Page excerpt:
I'll go ahead an uninstall EZ Software Updater.


----------



## johnb35 (Sep 5, 2014)

Sorry for the late reply.  Are you still getting the links?  Download and run this program.  

http://www.bleepingcomputer.com/download/tfc/dl/92/


Download TFC from the download link above and save the file on your desktop.
Close ALL running applications as TFC will terminate them before attempting to clean up the temporary files.
Double-click on the TFC icon.
When the program starts, click on the Start button.  TFC will terminate the Explorer process and all running applications and then begin the process of cleaning out all of your temp folders.
When done, press OK to reboot your computer and finish the cleanup.

Also please uninstall the following.  

Java Auto Updater
Java(TM) 6 Update 20

You can download and install the latest version from here if you need to have java installed.

www.java.com


----------



## gib65 (Sep 6, 2014)

Well, this virus seems to "pretend" to disappear for a while but then return. It disappeared temporarily after I uninstalled Ez software updater but it came back 2 days ago.

I ran TFC, uninstalled Java(TM) 6 Update 20 (Java Auto Updater wasn't there), but the virus is still with me.


----------



## johnb35 (Sep 6, 2014)

Are you sure ad block plus is installed and running?  As I said, running a temp file cleaner will stop them from appearing temporarily.  They will start back up in a day or so.  Also a block plus if running should stop these totally.


----------



## gib65 (Sep 7, 2014)

Well, I use Firefox and it seems to be installed:






And I get a little "block" tag in the upper right corner youtube video links:


----------



## johnb35 (Sep 7, 2014)

Basically it's a temp file on your system that is causing the adds to appear.  Not sure why ad block isn't blocking it unless some new company not on their database yet.  What types of websites are you visiting?


----------



## gib65 (Sep 9, 2014)

Mostly internet forums like this one.

The virus hasn't shown up in a few days now. I've got SuperAntiSpyware doing a daily scan so maybe it fixed something.


----------

Assignment:
Repeat the stretch of the forum thread from "When the program" through "finish the cleanup." word for word.

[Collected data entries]
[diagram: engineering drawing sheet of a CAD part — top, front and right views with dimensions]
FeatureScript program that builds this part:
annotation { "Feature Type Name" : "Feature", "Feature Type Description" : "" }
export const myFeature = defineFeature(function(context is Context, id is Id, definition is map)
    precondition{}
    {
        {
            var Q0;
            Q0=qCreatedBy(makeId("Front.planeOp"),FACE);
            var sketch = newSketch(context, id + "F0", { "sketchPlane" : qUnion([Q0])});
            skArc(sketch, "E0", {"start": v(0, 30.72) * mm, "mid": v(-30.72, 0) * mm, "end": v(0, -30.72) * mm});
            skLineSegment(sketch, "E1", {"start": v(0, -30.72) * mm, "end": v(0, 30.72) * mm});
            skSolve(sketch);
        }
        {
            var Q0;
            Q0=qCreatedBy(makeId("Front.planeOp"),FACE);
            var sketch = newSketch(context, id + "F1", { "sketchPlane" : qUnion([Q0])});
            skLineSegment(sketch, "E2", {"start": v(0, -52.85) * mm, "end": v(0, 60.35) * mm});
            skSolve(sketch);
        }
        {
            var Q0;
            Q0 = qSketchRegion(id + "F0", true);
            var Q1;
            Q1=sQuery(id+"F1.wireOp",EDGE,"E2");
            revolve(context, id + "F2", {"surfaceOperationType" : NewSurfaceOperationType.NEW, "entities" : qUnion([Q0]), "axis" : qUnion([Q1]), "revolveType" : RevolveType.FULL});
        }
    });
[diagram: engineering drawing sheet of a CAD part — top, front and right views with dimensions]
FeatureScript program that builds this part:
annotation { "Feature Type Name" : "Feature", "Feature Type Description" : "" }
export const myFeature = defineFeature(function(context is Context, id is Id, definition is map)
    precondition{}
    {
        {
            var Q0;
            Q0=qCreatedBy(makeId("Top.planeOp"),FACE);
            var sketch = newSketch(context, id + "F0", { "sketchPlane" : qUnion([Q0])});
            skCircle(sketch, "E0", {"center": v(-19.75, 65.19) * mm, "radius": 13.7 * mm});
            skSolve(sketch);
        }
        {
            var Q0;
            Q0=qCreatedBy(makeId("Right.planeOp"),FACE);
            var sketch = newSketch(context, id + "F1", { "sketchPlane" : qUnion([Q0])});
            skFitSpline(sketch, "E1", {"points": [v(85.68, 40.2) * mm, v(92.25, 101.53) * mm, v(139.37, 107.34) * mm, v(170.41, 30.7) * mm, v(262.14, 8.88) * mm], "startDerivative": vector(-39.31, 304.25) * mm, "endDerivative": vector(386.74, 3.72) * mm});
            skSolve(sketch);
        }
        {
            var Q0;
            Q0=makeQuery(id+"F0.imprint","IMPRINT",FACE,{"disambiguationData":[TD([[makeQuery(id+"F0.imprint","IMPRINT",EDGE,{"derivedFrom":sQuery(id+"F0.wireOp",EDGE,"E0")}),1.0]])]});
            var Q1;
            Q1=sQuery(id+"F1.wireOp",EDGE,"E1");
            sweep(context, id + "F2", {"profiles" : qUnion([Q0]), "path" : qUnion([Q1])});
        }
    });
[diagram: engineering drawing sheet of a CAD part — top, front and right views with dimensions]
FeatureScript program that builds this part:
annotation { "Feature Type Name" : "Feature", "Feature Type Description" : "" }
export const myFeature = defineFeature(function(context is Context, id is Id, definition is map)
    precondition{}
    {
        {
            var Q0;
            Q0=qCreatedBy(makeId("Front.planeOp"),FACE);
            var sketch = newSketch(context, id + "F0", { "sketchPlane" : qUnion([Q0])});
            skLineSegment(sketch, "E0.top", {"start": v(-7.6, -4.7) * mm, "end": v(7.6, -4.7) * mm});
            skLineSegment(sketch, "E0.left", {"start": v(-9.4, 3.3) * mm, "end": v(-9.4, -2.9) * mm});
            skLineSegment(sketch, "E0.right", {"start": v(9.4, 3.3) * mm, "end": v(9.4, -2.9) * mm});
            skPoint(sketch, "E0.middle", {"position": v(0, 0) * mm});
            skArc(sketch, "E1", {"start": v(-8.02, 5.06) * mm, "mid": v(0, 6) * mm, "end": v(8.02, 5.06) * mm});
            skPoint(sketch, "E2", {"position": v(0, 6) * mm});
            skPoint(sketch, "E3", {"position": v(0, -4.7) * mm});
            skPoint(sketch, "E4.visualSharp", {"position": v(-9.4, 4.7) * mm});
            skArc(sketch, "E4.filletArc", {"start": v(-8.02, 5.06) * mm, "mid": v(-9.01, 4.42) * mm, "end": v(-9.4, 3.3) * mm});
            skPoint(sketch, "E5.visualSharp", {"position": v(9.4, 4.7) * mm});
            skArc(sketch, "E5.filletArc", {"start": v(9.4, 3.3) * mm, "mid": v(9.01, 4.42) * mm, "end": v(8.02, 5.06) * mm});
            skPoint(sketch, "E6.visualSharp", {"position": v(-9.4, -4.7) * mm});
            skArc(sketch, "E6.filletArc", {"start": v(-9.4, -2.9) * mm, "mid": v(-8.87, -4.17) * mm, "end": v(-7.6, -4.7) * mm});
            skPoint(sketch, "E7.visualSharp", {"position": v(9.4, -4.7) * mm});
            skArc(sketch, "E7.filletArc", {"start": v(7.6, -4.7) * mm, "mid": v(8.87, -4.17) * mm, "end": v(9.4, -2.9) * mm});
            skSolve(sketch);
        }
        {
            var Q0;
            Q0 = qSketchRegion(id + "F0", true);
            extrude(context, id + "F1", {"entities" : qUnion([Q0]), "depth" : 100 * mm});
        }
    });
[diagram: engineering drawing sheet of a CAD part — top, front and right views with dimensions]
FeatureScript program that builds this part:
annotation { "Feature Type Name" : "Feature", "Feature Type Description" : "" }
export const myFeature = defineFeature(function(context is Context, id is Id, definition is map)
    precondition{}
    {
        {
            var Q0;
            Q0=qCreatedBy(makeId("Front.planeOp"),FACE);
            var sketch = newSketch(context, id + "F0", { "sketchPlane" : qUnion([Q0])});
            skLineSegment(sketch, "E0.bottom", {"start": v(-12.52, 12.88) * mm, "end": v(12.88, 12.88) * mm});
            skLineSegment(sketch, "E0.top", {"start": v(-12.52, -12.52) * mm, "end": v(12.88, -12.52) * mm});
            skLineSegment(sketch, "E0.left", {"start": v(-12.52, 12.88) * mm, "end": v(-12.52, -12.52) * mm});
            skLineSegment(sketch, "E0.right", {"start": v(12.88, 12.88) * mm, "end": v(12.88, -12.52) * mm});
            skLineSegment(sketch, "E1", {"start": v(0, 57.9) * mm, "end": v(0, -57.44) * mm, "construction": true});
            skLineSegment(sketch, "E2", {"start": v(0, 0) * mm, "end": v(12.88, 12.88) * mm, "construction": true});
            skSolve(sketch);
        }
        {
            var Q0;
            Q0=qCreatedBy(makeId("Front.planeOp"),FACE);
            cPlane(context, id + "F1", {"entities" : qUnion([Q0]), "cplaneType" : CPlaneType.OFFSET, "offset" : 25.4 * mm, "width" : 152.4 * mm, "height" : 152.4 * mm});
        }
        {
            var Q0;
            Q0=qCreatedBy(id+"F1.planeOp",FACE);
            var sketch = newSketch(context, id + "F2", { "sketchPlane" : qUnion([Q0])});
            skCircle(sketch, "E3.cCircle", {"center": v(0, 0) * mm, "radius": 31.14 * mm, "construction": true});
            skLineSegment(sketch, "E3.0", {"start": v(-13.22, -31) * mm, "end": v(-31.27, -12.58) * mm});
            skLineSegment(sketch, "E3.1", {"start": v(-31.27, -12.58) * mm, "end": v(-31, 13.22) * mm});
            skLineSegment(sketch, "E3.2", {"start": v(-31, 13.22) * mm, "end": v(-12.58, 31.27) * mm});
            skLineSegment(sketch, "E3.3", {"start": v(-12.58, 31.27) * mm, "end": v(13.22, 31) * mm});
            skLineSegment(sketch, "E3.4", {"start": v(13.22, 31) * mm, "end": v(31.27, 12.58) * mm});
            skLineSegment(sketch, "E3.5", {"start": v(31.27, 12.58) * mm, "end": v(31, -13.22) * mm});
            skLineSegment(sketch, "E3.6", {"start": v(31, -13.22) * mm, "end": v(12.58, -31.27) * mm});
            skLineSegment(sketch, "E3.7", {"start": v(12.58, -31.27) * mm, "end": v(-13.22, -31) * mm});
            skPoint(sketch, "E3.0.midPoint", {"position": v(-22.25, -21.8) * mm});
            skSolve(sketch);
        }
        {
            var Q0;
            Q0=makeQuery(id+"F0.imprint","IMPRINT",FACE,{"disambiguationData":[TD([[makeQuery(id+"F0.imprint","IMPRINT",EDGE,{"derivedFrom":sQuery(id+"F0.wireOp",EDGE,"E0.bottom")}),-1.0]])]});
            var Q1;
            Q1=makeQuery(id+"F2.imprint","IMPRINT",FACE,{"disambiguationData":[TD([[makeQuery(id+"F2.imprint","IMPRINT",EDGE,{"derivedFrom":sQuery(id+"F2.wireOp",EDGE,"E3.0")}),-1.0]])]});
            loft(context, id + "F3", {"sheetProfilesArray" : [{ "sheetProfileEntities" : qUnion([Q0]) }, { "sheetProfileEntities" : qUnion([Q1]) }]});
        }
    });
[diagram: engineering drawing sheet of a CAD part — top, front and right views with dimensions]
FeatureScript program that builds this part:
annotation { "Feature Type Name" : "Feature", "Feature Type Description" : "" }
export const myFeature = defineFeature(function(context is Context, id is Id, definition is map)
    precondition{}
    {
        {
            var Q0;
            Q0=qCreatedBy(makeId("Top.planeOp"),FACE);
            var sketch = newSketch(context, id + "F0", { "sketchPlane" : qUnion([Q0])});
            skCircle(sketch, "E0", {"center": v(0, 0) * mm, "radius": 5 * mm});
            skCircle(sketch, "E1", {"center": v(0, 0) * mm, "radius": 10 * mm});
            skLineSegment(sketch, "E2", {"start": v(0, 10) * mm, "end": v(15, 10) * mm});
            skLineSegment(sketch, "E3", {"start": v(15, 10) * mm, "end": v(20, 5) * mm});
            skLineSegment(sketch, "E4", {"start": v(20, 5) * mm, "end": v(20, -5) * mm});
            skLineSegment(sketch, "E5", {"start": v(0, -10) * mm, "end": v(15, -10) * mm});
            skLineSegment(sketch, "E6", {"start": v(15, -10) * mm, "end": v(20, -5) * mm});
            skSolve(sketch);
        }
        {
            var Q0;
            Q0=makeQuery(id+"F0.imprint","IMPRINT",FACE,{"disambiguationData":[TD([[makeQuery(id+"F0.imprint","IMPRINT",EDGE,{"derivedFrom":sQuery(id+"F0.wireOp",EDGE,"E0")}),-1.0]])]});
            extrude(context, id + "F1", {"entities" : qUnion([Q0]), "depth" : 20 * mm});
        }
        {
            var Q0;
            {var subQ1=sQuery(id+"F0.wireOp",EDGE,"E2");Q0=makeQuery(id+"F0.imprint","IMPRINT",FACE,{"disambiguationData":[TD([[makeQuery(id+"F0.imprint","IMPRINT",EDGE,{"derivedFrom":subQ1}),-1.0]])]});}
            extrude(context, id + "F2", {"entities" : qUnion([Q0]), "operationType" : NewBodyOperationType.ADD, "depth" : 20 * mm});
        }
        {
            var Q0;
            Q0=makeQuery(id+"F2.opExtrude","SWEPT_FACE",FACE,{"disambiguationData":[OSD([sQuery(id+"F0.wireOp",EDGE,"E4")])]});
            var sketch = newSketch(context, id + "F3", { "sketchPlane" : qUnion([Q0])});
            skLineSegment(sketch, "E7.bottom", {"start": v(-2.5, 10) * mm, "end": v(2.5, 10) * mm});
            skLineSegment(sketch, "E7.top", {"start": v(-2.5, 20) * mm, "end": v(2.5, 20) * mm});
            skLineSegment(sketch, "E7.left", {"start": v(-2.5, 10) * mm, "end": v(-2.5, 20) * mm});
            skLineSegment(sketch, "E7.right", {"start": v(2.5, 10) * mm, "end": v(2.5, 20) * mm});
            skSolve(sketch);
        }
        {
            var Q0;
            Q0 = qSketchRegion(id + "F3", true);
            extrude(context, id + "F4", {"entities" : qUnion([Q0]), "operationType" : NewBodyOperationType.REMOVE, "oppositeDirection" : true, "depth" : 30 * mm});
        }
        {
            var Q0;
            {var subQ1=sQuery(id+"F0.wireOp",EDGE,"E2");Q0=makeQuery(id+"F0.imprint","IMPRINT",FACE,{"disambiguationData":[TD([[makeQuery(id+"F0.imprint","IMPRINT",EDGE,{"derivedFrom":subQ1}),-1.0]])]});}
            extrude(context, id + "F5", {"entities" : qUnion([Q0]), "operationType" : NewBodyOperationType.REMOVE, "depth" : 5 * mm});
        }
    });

Answer box:
When the program starts, click on the Start button.  TFC will terminate the Explorer process and all running applications and then begin the process of cleaning out all of your temp folders.
When done, press OK to reboot your computer and finish the cleanup.